• Instructions to follow: From the listing below, pick out each line that contains the string "Consider", matching uppercase and lowercase letters precisely.

• Data records:
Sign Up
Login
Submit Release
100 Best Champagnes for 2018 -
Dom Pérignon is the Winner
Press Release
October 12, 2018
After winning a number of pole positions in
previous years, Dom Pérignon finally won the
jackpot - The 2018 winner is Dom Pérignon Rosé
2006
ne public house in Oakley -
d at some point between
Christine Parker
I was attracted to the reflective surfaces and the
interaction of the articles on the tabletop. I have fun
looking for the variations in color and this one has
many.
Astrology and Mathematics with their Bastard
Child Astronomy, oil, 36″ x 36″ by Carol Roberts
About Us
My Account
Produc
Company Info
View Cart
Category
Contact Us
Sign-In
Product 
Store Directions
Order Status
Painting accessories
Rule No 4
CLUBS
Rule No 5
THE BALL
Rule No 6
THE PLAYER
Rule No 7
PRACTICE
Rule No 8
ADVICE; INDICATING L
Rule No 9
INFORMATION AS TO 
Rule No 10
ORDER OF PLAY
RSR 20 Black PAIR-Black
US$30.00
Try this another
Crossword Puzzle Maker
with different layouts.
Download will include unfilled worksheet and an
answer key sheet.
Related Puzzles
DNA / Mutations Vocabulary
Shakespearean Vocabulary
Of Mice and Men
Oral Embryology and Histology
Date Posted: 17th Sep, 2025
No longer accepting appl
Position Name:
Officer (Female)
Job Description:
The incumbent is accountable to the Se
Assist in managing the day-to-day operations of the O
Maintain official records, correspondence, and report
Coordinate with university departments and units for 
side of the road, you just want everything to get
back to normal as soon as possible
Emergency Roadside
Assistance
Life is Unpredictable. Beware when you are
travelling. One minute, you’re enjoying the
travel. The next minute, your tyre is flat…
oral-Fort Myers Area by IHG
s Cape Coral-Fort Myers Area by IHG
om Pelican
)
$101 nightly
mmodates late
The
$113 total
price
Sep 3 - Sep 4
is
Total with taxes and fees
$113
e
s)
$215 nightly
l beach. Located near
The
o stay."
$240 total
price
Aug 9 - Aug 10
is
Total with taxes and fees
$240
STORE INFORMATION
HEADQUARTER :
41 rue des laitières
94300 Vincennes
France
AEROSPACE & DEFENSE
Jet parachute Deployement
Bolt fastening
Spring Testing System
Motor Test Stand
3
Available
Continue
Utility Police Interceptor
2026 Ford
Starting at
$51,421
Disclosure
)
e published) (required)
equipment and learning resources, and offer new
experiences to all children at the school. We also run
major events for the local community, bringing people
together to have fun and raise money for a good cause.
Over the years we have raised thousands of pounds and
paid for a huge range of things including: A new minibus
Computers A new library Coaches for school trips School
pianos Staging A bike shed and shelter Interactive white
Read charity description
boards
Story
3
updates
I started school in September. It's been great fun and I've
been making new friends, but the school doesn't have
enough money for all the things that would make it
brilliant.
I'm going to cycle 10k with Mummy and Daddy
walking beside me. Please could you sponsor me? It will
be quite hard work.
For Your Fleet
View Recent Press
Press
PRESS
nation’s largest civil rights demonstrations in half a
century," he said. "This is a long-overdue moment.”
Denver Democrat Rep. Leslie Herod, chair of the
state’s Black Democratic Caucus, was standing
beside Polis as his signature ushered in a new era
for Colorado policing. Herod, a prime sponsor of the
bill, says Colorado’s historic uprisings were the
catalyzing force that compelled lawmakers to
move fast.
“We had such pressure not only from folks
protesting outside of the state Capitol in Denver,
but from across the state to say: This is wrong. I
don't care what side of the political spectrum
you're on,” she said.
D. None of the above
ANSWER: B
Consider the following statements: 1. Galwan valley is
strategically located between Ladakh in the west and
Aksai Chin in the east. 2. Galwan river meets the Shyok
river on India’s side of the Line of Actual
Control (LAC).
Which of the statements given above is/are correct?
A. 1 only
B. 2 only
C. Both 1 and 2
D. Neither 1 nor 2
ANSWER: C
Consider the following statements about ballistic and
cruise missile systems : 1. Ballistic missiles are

• Solution below:
Consider the following statements: 1. Galwan valley is
Consider the following statements about ballistic and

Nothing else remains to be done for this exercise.